Wash trading – where traders buy and sell the same assets to create the illusion of activity – is illegal in regulated markets because it distorts prices and volume statistics. Previous studies have shown that “more than 70% of the reported volume” of unregulated exchanges may be wash trading, which the authors say could be due to attempts to determine the rankings of gaming exchanges.
At Polymarket, the laundry trade varied greatly per market. “A full 45% of all-time volume in the sports markets is classified as likely wash trading by our algorithm, compared to 17% in the election markets, 12% in the political markets and 3% in the crypto markets.

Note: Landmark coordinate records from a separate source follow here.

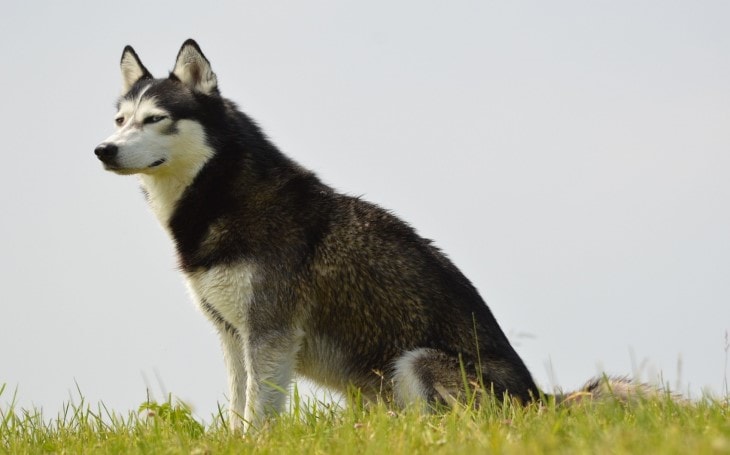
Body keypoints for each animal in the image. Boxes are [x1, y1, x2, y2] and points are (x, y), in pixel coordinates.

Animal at [95, 40, 656, 434]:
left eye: (156, 119)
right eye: (120, 119)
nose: (103, 149)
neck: (221, 196)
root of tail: (540, 401)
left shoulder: (270, 333)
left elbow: (260, 411)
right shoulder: (234, 335)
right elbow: (239, 405)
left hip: (417, 361)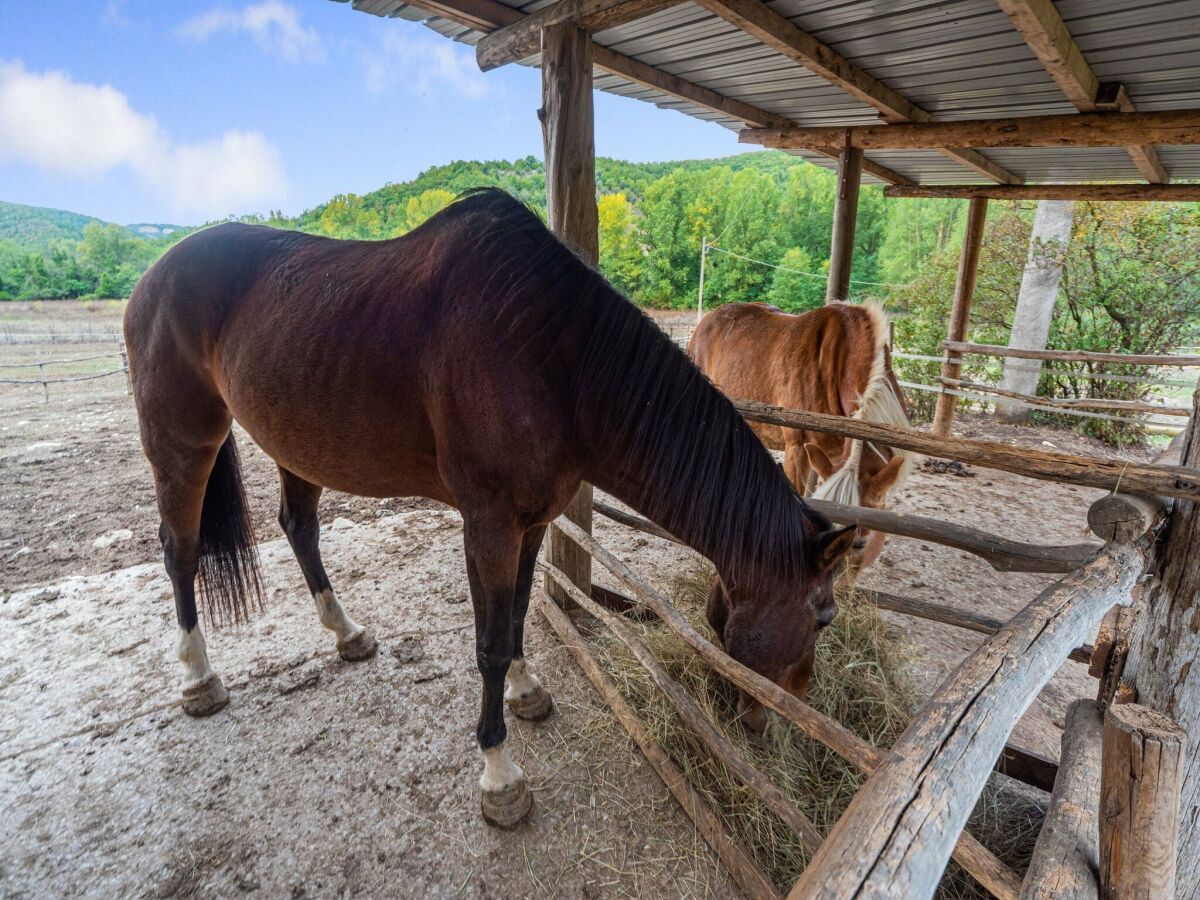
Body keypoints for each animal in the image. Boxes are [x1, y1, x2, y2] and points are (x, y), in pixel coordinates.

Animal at [124, 192, 854, 830]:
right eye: (823, 615)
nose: (780, 723)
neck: (556, 361)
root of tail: (153, 275)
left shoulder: (530, 525)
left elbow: (520, 615)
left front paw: (527, 693)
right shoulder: (490, 527)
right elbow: (490, 644)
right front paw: (500, 777)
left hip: (297, 444)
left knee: (298, 528)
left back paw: (347, 632)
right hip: (184, 441)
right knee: (179, 548)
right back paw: (199, 677)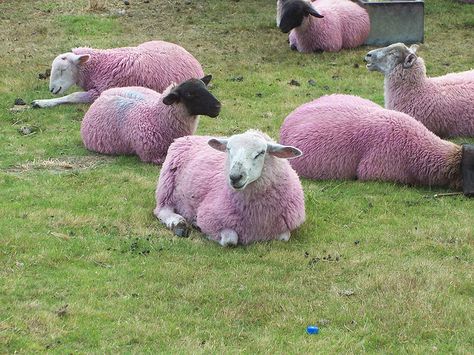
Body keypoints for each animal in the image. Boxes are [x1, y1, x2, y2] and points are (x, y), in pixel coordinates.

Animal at [32, 40, 204, 108]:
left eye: (63, 70)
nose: (52, 90)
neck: (101, 64)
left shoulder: (100, 92)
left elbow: (73, 96)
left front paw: (42, 102)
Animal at [80, 76, 221, 165]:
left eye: (205, 88)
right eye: (190, 94)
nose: (218, 106)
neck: (156, 117)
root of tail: (104, 94)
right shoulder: (153, 157)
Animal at [154, 129, 306, 246]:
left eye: (261, 153)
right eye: (228, 149)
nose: (235, 177)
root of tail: (190, 136)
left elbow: (284, 237)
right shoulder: (210, 216)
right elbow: (230, 240)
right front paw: (207, 233)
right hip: (166, 185)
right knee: (162, 210)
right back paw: (177, 222)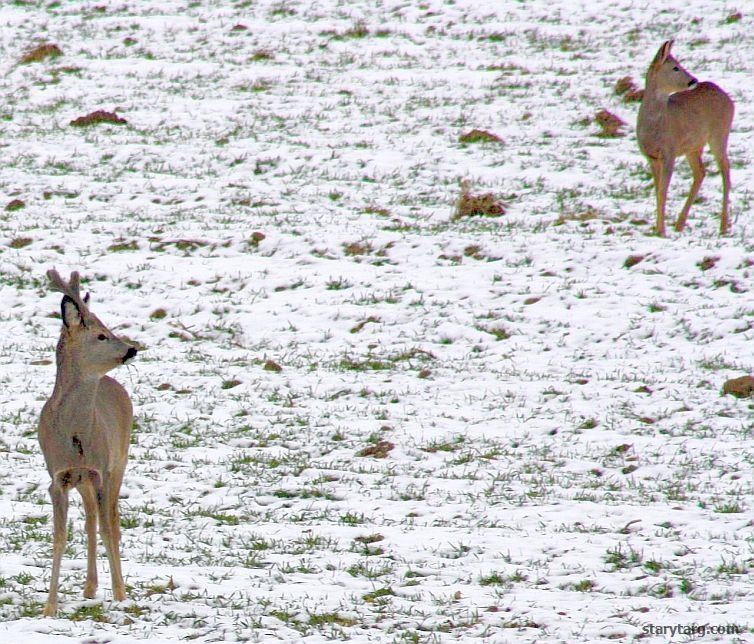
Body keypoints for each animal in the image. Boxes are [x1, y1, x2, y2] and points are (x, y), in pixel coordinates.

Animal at [37, 270, 137, 616]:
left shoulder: (101, 469)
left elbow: (108, 528)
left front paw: (120, 595)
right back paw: (90, 586)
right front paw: (49, 607)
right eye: (102, 336)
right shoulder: (58, 476)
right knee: (92, 516)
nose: (132, 349)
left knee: (111, 521)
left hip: (120, 460)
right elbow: (60, 535)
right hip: (83, 480)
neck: (75, 435)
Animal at [636, 39, 736, 236]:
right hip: (694, 146)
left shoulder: (670, 151)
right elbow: (657, 190)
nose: (693, 80)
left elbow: (663, 191)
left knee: (726, 171)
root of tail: (728, 98)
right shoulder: (650, 156)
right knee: (701, 172)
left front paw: (661, 231)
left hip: (719, 133)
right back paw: (680, 224)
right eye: (675, 67)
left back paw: (723, 226)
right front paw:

At their peaks, our estimates reached as high as 95% in the election markets for the week of March 24, 2025, and 90% in the sports markets for the week of October 21, 2024,” the study said.
Researchers used algorithmic clustering to identify thousands of wallets that traded almost exclusively with each other, some executing tens of thousands of back-and-forth transactions with minimal profit or loss. “The ability to detect wash trading is important for the long-term health and growth of the market,” they said.
The authors warned that wash trading undermines confidence in prediction markets, which rely on fair volume as a signal of collective intelligence.
“The exchange itself could adopt our methodology if they find it useful, and perhaps exclude affected wallets from token issuance or trading privileges,” Sirolly added.